• [TRECHO FORNECIDO]
• • • • •

Flávio Paiva. E muito mais luminoso também.
Peo. Exato. “Castissol” é mais próximo do significado de um objeto que contenha a presença do fogo. Acho fantástica a capacidade que a criança tem de expressar corretamente aquilo que ela vê, que transcende muitas vezes o que nós adultos estamos vendo. A criança pensa por analogia, ela reconhece pelas semelhanças, que é o primeiro passo para um conhecimento científico. Por isso, dizia Albert Einstein, “brincar é a mais elevada forma de pesquisa”. Pois bem, é esta a leitura que nós adultos estamos convidados a fazer neste século XXI, sobre a cultura da infância. A criança aponta para um repensar de nossa humanidade. É um embrião humano que nela se expressa. Daí sua importância vital.
Flávio Paiva. Os esforços de afirmação da urbanidade brasileira afastaram as crianças da convivência com os mitos da cultura popular, dentre eles o Saci-Pererê. Com o esgotamento das mega-cidades, estaríamos dispostos a construir uma consciência de que o equilíbrio social e ambiental passa por uma relação mais estreita com as referências originadas na cultura rural e na natureza?

• • • • •

• [DADOS]
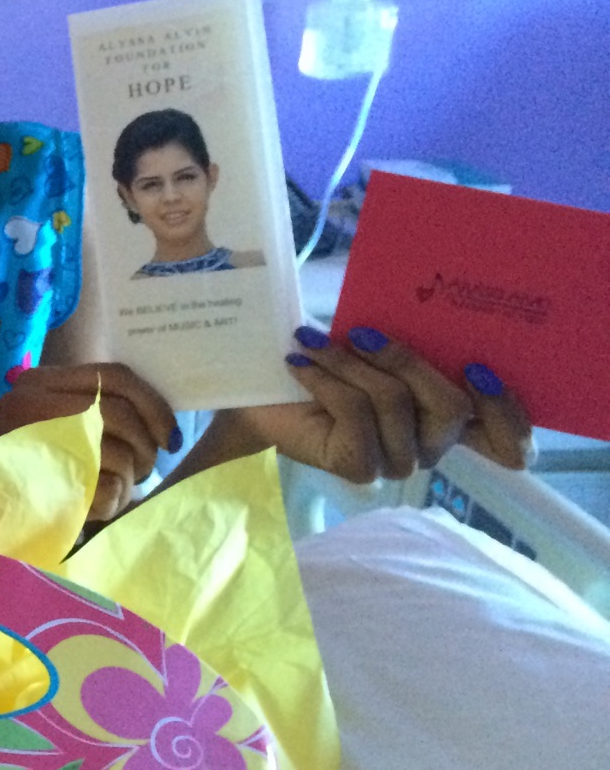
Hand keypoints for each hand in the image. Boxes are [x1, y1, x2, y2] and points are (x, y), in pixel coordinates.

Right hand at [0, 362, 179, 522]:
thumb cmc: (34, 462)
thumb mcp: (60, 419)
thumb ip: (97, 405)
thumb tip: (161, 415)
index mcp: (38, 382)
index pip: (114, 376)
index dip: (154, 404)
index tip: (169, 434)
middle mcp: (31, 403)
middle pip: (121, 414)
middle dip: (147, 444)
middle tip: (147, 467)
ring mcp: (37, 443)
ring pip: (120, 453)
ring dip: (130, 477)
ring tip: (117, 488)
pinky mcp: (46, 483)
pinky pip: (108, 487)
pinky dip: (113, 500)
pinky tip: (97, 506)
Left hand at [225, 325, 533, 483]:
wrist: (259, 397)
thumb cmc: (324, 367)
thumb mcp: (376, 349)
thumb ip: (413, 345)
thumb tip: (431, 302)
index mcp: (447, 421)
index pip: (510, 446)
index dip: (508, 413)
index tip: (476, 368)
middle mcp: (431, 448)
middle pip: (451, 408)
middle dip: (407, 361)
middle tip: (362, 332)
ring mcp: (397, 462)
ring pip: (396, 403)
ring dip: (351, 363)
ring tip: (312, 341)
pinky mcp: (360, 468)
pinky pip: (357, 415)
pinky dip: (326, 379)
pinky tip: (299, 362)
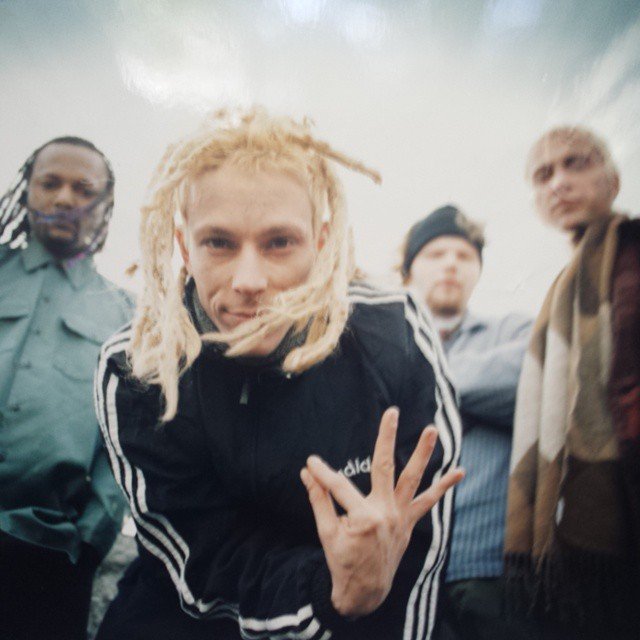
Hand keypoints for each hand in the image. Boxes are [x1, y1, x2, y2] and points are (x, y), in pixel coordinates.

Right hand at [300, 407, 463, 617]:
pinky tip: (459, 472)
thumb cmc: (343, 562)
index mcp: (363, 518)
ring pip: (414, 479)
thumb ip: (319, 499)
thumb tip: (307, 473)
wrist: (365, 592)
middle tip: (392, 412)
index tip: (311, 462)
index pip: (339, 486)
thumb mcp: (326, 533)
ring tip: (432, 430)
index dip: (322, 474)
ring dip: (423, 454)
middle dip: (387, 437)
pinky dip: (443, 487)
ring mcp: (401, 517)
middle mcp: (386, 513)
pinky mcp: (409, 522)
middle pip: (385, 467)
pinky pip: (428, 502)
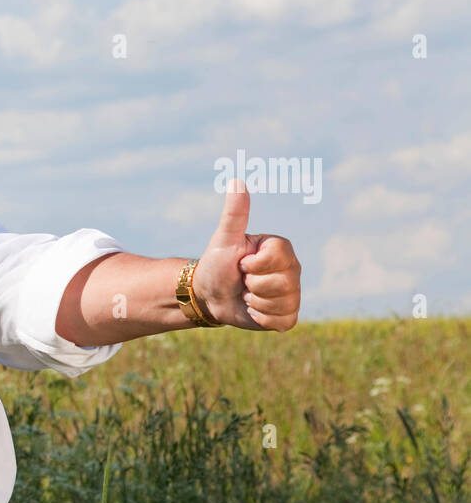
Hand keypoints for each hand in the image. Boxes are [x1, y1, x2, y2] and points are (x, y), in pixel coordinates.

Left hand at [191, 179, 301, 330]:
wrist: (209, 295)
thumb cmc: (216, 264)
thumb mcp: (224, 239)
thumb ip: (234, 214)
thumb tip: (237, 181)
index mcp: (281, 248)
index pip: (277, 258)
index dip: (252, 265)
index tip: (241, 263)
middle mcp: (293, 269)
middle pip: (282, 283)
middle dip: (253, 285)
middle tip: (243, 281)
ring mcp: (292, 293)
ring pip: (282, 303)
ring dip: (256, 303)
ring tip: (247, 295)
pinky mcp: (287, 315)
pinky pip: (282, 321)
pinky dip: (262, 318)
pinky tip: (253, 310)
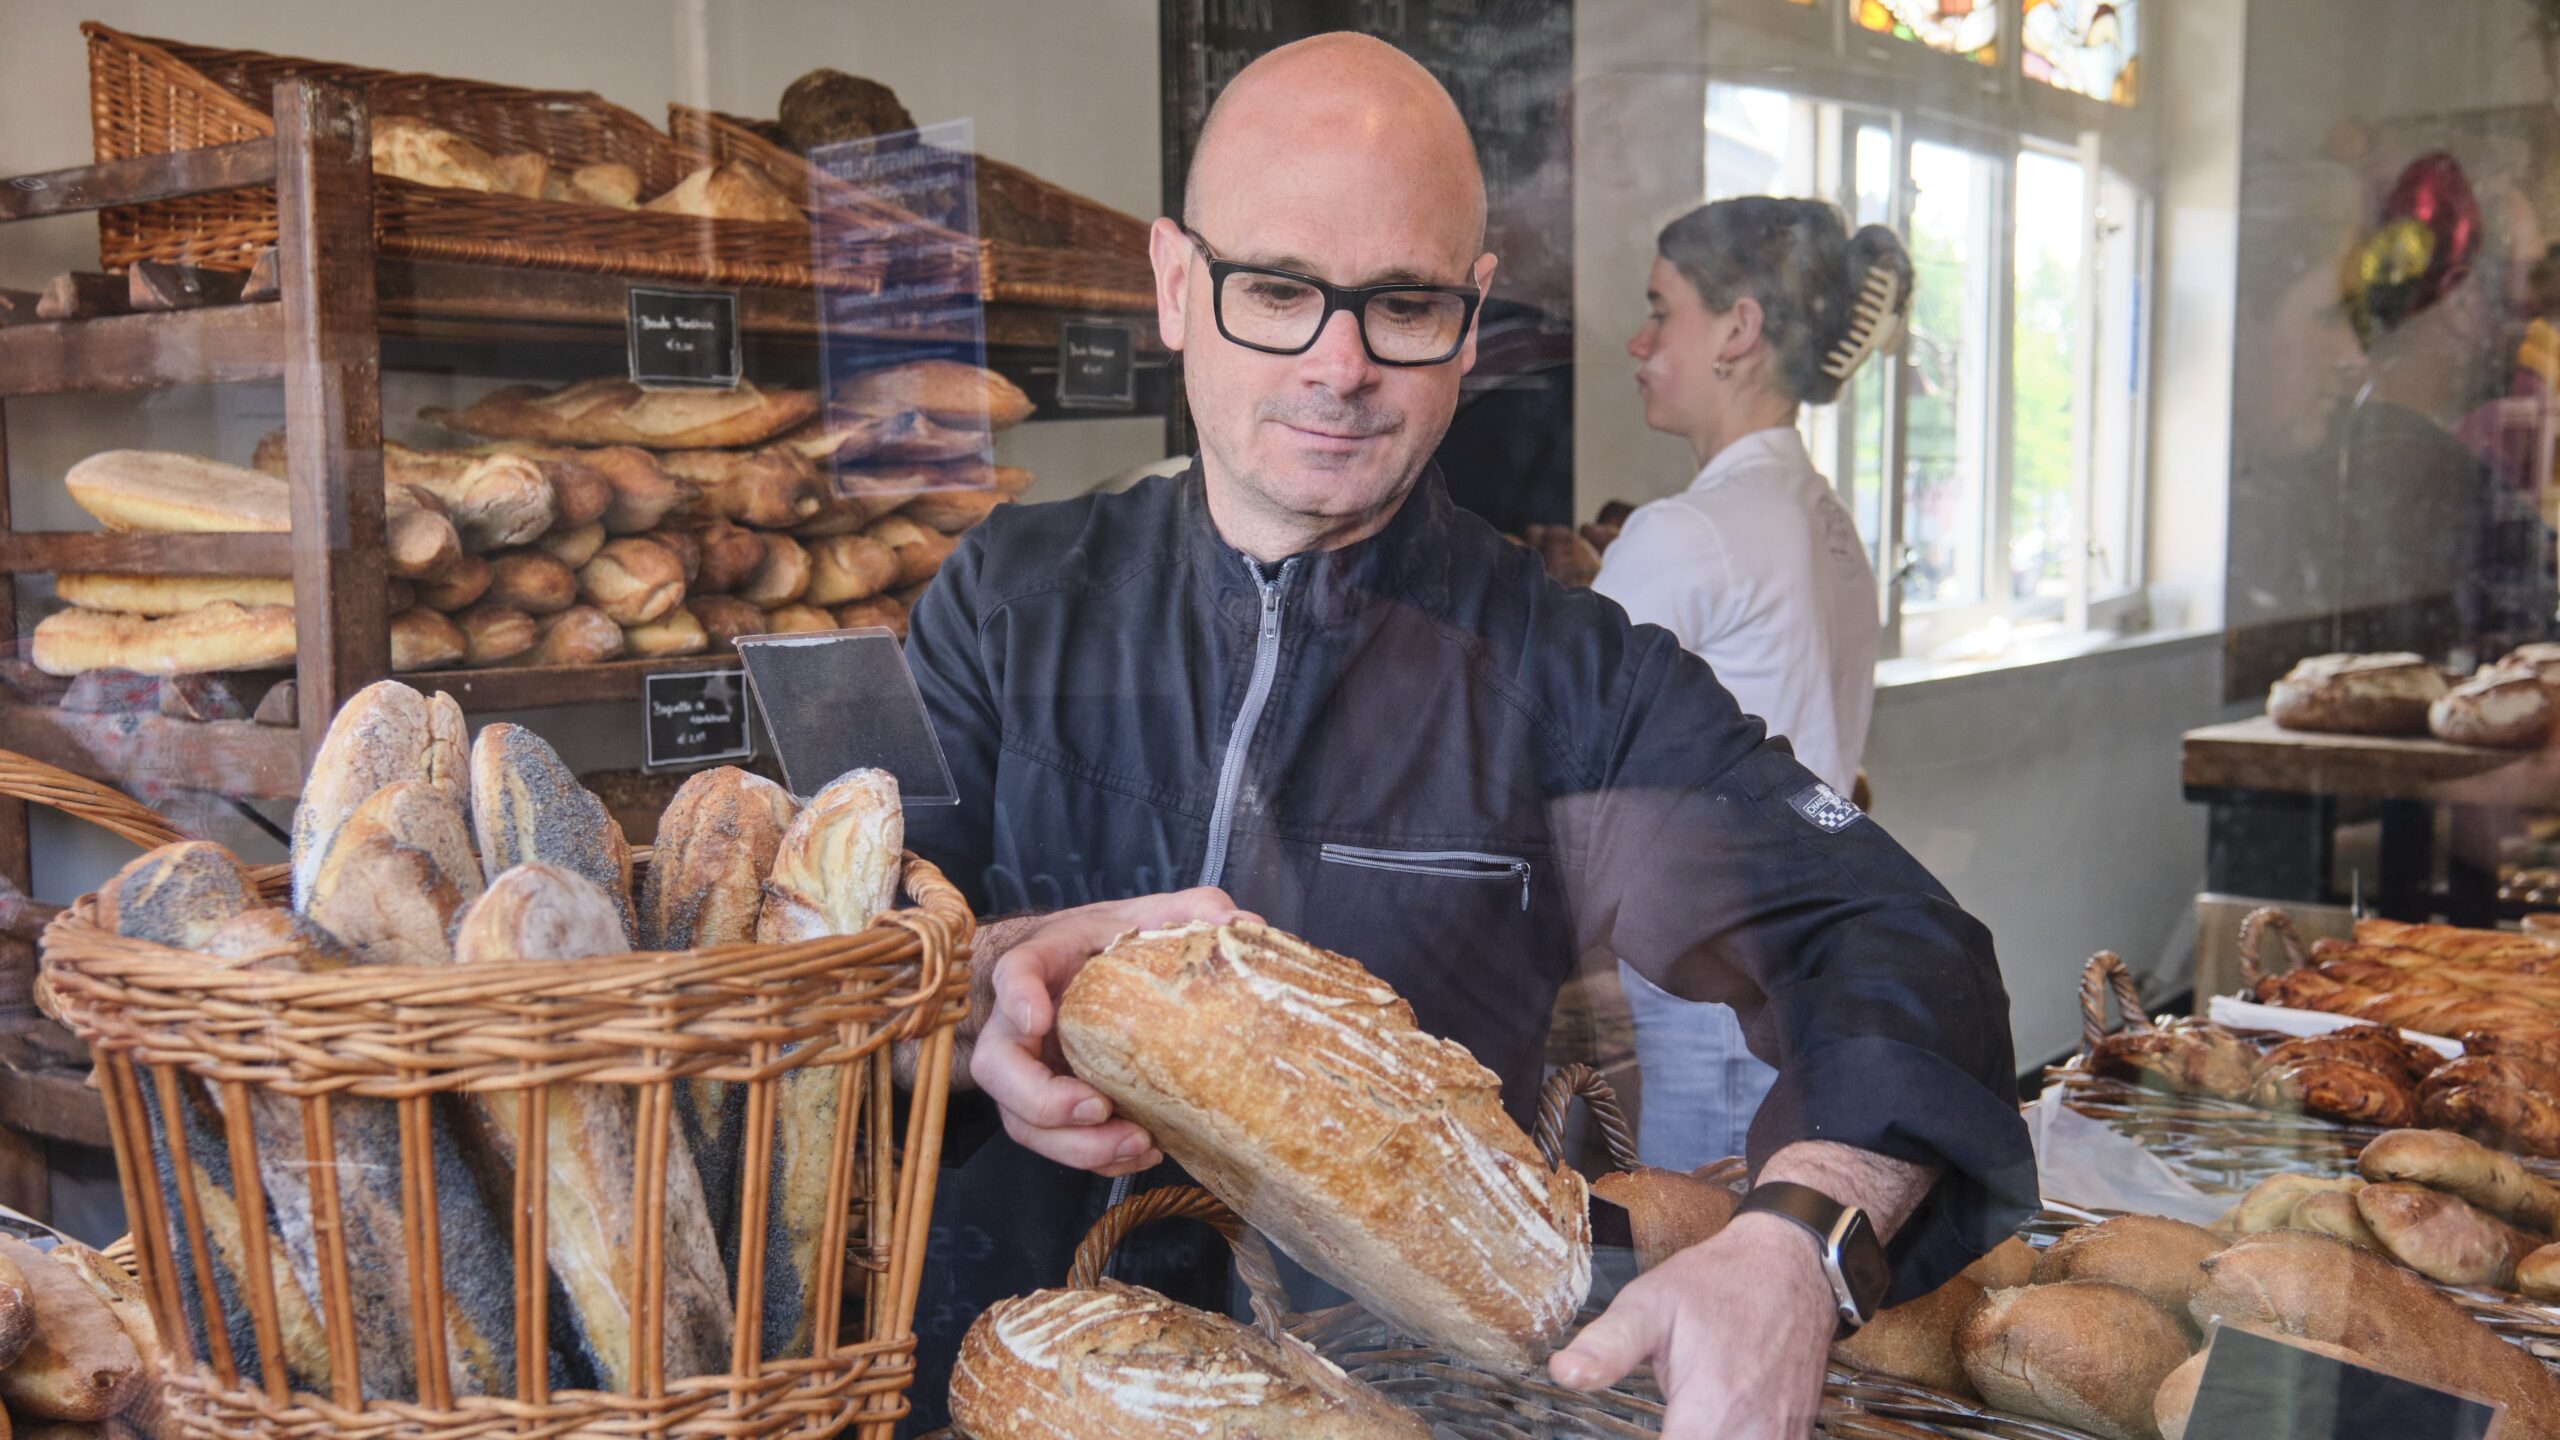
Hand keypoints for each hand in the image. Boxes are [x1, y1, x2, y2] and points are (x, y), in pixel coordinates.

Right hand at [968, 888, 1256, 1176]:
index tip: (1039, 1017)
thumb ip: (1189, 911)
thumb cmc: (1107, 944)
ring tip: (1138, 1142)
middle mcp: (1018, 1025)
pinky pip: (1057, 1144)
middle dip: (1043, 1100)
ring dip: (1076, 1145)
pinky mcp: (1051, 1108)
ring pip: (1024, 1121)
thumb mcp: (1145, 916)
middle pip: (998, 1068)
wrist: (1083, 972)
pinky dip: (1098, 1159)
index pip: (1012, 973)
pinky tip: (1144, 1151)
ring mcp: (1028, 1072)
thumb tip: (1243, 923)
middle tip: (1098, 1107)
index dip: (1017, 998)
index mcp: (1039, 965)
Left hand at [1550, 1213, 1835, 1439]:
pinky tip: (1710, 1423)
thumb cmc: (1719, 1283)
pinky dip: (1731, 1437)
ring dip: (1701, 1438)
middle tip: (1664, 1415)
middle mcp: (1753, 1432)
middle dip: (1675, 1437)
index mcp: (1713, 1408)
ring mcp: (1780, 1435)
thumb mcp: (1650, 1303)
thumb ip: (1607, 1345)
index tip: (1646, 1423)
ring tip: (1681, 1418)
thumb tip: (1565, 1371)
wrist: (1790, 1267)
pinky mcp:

• • • • •

• [ENUNCIADO DA TAREFA]
Transcreva do trecho sobre a cultura da infância a passagem que começa em "Flávio Paiva. E" e segue até "sua importância vital.".

• [RESPOSTA ESPERADA]
Flávio Paiva. E muito mais luminoso também.
Peo. Exato. “Castissol” é mais próximo do significado de um objeto que contenha a presença do fogo. Acho fantástica a capacidade que a criança tem de expressar corretamente aquilo que ela vê, que transcende muitas vezes o que nós adultos estamos vendo. A criança pensa por analogia, ela reconhece pelas semelhanças, que é o primeiro passo para um conhecimento científico. Por isso, dizia Albert Einstein, “brincar é a mais elevada forma de pesquisa”. Pois bem, é esta a leitura que nós adultos estamos convidados a fazer neste século XXI, sobre a cultura da infância. A criança aponta para um repensar de nossa humanidade. É um embrião humano que nela se expressa. Daí sua importância vital.